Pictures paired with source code
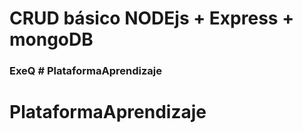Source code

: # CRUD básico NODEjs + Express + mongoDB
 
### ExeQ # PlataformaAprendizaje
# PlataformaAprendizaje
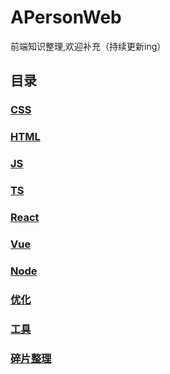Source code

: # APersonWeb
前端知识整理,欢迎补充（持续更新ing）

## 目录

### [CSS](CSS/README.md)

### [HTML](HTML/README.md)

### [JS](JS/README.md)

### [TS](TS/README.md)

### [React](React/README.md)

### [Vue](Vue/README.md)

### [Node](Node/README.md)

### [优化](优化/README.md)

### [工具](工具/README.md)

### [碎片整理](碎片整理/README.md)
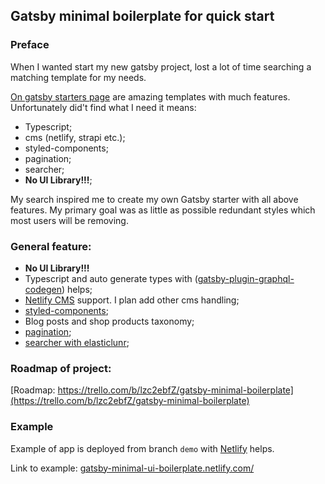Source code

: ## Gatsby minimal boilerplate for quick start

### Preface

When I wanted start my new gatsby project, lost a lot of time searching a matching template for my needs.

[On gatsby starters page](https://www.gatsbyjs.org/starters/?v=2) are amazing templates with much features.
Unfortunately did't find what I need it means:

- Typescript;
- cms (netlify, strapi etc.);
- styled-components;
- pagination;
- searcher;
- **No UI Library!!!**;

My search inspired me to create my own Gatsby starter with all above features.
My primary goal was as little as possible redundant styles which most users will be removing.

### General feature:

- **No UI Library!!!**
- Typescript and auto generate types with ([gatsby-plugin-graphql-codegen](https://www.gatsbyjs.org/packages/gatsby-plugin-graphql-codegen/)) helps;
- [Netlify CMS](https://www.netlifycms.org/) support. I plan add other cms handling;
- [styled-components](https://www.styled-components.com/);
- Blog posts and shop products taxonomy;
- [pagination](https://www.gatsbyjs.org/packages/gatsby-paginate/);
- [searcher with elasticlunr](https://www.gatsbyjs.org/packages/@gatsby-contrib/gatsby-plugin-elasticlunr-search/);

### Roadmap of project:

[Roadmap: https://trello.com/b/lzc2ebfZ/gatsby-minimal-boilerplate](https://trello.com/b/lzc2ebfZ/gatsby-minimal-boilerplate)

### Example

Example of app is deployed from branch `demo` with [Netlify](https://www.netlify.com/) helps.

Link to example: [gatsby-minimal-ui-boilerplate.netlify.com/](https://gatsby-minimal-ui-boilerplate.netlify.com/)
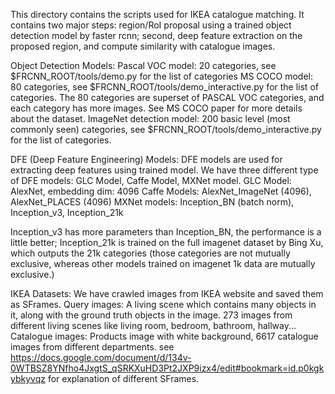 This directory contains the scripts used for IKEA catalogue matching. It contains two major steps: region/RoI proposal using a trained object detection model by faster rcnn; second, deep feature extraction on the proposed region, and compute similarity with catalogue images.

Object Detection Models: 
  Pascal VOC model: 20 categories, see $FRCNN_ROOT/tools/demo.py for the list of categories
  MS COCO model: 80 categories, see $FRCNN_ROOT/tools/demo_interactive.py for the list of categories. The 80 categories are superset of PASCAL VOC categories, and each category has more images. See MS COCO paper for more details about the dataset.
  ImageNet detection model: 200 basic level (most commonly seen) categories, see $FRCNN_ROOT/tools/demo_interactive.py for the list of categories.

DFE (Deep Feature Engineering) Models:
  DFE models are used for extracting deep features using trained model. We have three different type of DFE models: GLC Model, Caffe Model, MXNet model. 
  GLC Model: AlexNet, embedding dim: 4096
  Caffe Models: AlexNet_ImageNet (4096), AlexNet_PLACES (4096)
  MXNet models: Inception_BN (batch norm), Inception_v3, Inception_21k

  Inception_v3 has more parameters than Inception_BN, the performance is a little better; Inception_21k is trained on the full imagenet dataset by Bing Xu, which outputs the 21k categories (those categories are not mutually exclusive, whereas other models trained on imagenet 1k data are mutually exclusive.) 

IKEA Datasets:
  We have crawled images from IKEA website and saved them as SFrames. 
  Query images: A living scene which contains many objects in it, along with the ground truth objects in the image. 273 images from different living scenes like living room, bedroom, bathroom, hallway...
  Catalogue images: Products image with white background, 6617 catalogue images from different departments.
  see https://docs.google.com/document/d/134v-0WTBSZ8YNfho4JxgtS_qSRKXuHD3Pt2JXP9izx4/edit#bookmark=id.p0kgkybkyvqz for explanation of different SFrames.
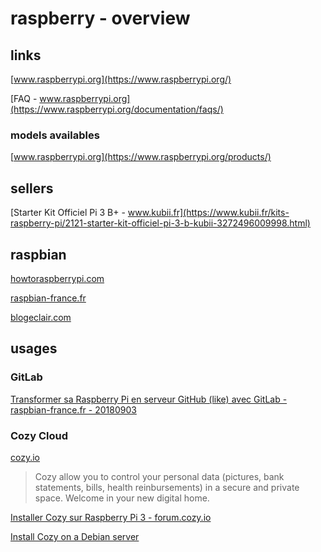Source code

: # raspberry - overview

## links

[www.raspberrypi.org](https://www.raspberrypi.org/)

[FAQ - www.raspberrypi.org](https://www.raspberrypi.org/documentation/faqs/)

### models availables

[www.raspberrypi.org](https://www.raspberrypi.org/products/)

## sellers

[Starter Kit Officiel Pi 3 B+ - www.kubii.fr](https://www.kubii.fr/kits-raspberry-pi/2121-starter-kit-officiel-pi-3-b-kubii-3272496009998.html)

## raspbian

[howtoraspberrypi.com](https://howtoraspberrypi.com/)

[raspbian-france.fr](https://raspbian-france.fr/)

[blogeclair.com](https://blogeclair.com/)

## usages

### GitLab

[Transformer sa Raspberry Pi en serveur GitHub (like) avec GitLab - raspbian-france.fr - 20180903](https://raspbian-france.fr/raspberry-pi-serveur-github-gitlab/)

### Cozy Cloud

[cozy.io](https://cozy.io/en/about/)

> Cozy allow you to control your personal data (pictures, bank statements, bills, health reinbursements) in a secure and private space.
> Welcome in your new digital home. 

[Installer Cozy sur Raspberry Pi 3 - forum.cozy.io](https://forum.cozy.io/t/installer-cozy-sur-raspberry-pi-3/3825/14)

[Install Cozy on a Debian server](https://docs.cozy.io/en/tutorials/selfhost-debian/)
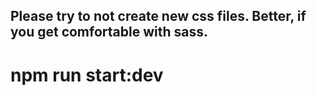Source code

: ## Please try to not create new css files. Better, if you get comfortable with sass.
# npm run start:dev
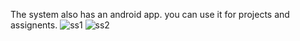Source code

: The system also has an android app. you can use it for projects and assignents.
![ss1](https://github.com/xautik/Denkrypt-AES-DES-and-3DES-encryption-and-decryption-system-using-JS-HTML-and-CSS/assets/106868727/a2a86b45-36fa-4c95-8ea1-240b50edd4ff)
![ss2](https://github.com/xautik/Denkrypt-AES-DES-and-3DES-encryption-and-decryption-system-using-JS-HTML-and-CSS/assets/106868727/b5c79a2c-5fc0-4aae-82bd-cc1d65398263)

— Task directions —
Type out the data above once more, exactly, with no images included.

— Exercise solution —
Source code

: # CRUD básico NODEjs + Express + mongoDB
 
### ExeQ # PlataformaAprendizaje
# PlataformaAprendizaje
Source code

: # APersonWeb
前端知识整理,欢迎补充（持续更新ing）

## 目录

### [CSS](CSS/README.md)

### [HTML](HTML/README.md)

### [JS](JS/README.md)

### [TS](TS/README.md)

### [React](React/README.md)

### [Vue](Vue/README.md)

### [Node](Node/README.md)

### [优化](优化/README.md)

### [工具](工具/README.md)

### [碎片整理](碎片整理/README.md)
Source code

: ## Gatsby minimal boilerplate for quick start

### Preface

When I wanted start my new gatsby project, lost a lot of time searching a matching template for my needs.

[On gatsby starters page](https://www.gatsbyjs.org/starters/?v=2) are amazing templates with much features.
Unfortunately did't find what I need it means:

- Typescript;
- cms (netlify, strapi etc.);
- styled-components;
- pagination;
- searcher;
- **No UI Library!!!**;

My search inspired me to create my own Gatsby starter with all above features.
My primary goal was as little as possible redundant styles which most users will be removing.

### General feature:

- **No UI Library!!!**
- Typescript and auto generate types with ([gatsby-plugin-graphql-codegen](https://www.gatsbyjs.org/packages/gatsby-plugin-graphql-codegen/)) helps;
- [Netlify CMS](https://www.netlifycms.org/) support. I plan add other cms handling;
- [styled-components](https://www.styled-components.com/);
- Blog posts and shop products taxonomy;
- [pagination](https://www.gatsbyjs.org/packages/gatsby-paginate/);
- [searcher with elasticlunr](https://www.gatsbyjs.org/packages/@gatsby-contrib/gatsby-plugin-elasticlunr-search/);

### Roadmap of project:

[Roadmap: https://trello.com/b/lzc2ebfZ/gatsby-minimal-boilerplate](https://trello.com/b/lzc2ebfZ/gatsby-minimal-boilerplate)

### Example

Example of app is deployed from branch `demo` with [Netlify](https://www.netlify.com/) helps.

Link to example: [gatsby-minimal-ui-boilerplate.netlify.com/](https://gatsby-minimal-ui-boilerplate.netlify.com/)
 This directory contains the scripts used for IKEA catalogue matching. It contains two major steps: region/RoI proposal using a trained object detection model by faster rcnn; second, deep feature extraction on the proposed region, and compute similarity with catalogue images.

Object Detection Models: 
  Pascal VOC model: 20 categories, see $FRCNN_ROOT/tools/demo.py for the list of categories
  MS COCO model: 80 categories, see $FRCNN_ROOT/tools/demo_interactive.py for the list of categories. The 80 categories are superset of PASCAL VOC categories, and each category has more images. See MS COCO paper for more details about the dataset.
  ImageNet detection model: 200 basic level (most commonly seen) categories, see $FRCNN_ROOT/tools/demo_interactive.py for the list of categories.

DFE (Deep Feature Engineering) Models:
  DFE models are used for extracting deep features using trained model. We have three different type of DFE models: GLC Model, Caffe Model, MXNet model. 
  GLC Model: AlexNet, embedding dim: 4096
  Caffe Models: AlexNet_ImageNet (4096), AlexNet_PLACES (4096)
  MXNet models: Inception_BN (batch norm), Inception_v3, Inception_21k

  Inception_v3 has more parameters than Inception_BN, the performance is a little better; Inception_21k is trained on the full imagenet dataset by Bing Xu, which outputs the 21k categories (those categories are not mutually exclusive, whereas other models trained on imagenet 1k data are mutually exclusive.) 

IKEA Datasets:
  We have crawled images from IKEA website and saved them as SFrames. 
  Query images: A living scene which contains many objects in it, along with the ground truth objects in the image. 273 images from different living scenes like living room, bedroom, bathroom, hallway...
  Catalogue images: Products image with white background, 6617 catalogue images from different departments.
  see https://docs.google.com/document/d/134v-0WTBSZ8YNfho4JxgtS_qSRKXuHD3Pt2JXP9izx4/edit#bookmark=id.p0kgkybkyvqz for explanation of different SFrames.
Source code

: # raspberry - overview

## links

[www.raspberrypi.org](https://www.raspberrypi.org/)

[FAQ - www.raspberrypi.org](https://www.raspberrypi.org/documentation/faqs/)

### models availables

[www.raspberrypi.org](https://www.raspberrypi.org/products/)

## sellers

[Starter Kit Officiel Pi 3 B+ - www.kubii.fr](https://www.kubii.fr/kits-raspberry-pi/2121-starter-kit-officiel-pi-3-b-kubii-3272496009998.html)

## raspbian

[howtoraspberrypi.com](https://howtoraspberrypi.com/)

[raspbian-france.fr](https://raspbian-france.fr/)

[blogeclair.com](https://blogeclair.com/)

## usages

### GitLab

[Transformer sa Raspberry Pi en serveur GitHub (like) avec GitLab - raspbian-france.fr - 20180903](https://raspbian-france.fr/raspberry-pi-serveur-github-gitlab/)

### Cozy Cloud

[cozy.io](https://cozy.io/en/about/)

> Cozy allow you to control your personal data (pictures, bank statements, bills, health reinbursements) in a secure and private space.
> Welcome in your new digital home. 

[Installer Cozy sur Raspberry Pi 3 - forum.cozy.io](https://forum.cozy.io/t/installer-cozy-sur-raspberry-pi-3/3825/14)

[Install Cozy on a Debian server](https://docs.cozy.io/en/tutorials/selfhost-debian/)
Source code

: ## Please try to not create new css files. Better, if you get comfortable with sass.
# npm run start:dev
Source code

: The system also has an android app. you can use it for projects and assignents.
![ss1](https://github.com/xautik/Denkrypt-AES-DES-and-3DES-encryption-and-decryption-system-using-JS-HTML-and-CSS/assets/106868727/a2a86b45-36fa-4c95-8ea1-240b50edd4ff)
![ss2](https://github.com/xautik/Denkrypt-AES-DES-and-3DES-encryption-and-decryption-system-using-JS-HTML-and-CSS/assets/106868727/b5c79a2c-5fc0-4aae-82bd-cc1d65398263)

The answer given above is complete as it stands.